Top of Given records

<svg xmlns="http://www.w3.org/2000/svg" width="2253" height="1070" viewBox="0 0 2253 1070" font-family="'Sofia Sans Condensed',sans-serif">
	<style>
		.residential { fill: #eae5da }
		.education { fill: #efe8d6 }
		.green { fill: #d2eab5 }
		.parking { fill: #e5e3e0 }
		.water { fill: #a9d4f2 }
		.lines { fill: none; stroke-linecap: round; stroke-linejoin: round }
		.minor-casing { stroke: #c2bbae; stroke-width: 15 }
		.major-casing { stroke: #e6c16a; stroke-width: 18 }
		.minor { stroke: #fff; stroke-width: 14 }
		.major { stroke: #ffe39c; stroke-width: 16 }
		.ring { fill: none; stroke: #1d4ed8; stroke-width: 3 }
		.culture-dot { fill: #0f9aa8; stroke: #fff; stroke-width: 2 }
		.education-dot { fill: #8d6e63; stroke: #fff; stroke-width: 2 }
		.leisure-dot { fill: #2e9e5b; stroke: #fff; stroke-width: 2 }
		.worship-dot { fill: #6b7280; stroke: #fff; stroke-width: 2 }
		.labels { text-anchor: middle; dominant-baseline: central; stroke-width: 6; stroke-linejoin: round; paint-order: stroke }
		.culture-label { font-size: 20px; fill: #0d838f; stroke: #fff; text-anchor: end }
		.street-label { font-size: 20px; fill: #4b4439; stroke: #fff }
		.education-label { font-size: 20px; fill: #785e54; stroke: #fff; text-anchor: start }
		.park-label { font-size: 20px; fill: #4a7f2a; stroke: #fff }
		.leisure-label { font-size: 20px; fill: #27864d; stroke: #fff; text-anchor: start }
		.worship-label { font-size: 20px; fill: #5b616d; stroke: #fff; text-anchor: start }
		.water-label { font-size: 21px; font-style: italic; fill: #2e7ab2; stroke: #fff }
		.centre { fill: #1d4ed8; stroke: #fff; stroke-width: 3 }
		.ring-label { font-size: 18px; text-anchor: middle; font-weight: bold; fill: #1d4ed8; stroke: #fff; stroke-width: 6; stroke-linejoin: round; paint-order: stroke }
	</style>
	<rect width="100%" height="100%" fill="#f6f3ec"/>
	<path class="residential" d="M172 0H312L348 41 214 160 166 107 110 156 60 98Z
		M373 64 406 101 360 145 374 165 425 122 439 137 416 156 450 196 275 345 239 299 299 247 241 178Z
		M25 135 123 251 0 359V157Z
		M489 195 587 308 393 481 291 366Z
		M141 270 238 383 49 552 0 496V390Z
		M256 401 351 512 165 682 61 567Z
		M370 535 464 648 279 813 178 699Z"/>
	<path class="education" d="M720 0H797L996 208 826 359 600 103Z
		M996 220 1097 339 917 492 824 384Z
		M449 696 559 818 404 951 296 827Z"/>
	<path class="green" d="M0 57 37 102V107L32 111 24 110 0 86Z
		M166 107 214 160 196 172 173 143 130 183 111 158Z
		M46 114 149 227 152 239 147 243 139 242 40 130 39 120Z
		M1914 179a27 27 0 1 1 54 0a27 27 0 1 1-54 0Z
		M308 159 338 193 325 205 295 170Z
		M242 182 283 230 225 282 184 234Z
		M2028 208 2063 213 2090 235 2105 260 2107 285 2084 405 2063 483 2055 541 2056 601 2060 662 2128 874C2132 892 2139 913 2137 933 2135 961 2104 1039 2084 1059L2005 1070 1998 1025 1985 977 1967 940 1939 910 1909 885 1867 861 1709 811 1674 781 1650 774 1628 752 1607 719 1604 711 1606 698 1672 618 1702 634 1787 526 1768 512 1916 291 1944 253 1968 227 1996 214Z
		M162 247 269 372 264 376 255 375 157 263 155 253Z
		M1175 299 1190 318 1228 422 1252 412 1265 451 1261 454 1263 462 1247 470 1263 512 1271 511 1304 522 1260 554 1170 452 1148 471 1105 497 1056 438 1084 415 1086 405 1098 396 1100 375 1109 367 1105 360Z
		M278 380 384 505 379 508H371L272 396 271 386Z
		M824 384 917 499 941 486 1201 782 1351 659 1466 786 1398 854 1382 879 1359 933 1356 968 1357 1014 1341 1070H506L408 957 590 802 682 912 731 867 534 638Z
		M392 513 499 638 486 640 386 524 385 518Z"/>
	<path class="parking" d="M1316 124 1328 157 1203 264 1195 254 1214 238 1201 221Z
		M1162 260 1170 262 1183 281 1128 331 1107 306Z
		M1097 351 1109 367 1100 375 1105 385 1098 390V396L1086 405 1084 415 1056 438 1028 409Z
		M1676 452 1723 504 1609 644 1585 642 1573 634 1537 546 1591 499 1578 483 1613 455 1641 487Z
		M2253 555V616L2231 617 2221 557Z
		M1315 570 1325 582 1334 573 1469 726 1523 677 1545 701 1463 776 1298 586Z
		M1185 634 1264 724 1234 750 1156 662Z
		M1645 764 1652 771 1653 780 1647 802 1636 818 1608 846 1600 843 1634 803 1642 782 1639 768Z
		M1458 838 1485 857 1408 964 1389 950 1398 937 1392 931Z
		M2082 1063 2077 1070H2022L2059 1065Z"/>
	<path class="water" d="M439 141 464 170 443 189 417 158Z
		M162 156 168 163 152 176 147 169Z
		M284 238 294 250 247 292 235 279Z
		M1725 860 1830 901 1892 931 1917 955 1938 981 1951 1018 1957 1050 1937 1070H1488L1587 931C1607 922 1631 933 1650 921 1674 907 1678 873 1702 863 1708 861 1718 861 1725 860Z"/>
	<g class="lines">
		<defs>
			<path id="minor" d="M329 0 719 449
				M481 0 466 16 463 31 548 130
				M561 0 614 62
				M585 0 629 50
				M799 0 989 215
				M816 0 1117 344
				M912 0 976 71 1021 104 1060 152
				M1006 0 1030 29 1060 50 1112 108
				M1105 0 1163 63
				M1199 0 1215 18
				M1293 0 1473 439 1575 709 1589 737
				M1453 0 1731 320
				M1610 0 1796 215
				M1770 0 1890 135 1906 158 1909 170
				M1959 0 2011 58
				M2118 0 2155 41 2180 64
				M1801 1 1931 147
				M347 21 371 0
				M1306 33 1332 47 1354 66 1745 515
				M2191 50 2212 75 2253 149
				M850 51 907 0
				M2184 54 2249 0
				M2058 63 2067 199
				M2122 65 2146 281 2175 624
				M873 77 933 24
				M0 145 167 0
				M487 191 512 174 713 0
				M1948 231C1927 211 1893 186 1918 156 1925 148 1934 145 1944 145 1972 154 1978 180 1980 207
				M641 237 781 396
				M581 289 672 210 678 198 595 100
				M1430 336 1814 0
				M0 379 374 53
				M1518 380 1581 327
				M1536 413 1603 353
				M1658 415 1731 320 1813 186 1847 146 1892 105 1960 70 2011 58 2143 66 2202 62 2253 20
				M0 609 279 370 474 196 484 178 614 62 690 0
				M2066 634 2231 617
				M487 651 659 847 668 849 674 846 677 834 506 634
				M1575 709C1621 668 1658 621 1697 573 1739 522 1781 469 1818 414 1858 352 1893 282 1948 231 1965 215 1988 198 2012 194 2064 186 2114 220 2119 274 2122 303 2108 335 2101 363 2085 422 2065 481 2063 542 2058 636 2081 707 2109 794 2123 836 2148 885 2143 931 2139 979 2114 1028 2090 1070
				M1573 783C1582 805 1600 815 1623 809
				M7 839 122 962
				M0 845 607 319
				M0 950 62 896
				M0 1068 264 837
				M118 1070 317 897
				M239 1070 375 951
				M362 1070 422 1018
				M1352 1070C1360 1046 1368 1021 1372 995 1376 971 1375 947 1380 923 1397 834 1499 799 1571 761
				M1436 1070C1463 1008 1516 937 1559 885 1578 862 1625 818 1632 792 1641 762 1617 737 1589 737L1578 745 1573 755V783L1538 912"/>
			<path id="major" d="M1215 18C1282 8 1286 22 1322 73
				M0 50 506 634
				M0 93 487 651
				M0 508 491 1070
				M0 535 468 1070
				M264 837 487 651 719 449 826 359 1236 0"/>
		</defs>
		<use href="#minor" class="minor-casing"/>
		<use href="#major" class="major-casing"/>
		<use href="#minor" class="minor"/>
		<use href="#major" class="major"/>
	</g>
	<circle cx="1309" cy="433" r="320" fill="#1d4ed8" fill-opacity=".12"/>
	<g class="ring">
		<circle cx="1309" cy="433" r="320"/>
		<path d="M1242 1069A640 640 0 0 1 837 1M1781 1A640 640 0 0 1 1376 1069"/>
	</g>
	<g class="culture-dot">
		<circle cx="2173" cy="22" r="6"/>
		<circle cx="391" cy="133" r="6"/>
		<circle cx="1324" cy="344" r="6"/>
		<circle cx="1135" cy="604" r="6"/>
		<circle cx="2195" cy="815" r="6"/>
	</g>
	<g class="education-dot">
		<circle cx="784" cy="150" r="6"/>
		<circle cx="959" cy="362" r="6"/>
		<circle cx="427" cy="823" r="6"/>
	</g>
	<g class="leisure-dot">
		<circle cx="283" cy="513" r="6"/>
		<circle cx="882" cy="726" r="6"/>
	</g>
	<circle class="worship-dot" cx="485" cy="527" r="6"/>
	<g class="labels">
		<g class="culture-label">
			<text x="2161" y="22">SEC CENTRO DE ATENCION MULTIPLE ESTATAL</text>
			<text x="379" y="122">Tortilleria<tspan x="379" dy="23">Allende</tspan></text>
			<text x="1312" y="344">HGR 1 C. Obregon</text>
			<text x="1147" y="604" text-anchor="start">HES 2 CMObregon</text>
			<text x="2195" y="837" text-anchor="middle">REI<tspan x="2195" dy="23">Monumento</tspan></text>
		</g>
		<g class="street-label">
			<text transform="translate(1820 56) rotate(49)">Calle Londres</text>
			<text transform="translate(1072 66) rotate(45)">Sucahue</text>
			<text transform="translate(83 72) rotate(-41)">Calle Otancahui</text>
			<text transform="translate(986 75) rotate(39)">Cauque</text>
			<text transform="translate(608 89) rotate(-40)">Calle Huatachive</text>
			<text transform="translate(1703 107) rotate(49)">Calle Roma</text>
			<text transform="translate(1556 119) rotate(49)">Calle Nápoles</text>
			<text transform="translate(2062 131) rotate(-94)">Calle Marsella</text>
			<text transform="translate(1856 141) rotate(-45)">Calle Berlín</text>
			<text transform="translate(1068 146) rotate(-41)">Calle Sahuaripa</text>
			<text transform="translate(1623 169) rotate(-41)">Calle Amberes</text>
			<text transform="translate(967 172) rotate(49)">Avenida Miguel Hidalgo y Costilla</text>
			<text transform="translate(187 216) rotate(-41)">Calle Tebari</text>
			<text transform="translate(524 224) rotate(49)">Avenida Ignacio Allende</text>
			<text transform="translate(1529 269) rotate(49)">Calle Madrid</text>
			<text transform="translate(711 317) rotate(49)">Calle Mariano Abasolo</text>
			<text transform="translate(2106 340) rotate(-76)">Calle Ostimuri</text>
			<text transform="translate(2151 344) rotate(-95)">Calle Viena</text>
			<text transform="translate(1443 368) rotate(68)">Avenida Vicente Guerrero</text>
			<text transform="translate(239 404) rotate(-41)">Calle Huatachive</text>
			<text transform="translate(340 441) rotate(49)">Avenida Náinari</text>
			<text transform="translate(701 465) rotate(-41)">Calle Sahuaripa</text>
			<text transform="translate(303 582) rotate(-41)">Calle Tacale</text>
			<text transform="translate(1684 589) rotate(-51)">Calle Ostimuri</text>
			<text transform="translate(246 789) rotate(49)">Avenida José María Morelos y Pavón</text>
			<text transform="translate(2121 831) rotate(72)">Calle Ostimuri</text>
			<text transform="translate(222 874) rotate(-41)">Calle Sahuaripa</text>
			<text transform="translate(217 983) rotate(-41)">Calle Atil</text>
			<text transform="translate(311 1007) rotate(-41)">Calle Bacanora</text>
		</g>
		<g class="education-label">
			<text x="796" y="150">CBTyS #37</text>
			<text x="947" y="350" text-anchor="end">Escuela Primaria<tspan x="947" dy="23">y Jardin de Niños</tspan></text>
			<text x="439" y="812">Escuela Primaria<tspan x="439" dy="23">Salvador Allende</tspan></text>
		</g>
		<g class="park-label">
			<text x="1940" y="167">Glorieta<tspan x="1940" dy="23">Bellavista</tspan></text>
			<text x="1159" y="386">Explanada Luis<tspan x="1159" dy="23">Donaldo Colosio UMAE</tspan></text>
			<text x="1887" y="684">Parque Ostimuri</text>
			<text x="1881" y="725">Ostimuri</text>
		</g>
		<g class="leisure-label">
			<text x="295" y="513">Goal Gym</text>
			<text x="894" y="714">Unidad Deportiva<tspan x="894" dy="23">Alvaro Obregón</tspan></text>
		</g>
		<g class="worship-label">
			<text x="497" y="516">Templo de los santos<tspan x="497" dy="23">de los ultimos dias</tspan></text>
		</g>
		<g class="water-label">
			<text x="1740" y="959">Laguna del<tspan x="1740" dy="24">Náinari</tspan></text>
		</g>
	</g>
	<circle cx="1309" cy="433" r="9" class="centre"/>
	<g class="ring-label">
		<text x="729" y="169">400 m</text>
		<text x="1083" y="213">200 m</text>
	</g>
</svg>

Bottom of Given records

_Work item_
Show every line from the entries that includes the word "lines".

_Answer area_
		.lines { fill: none; stroke-linecap: round; stroke-linejoin: round }
	<g class="lines">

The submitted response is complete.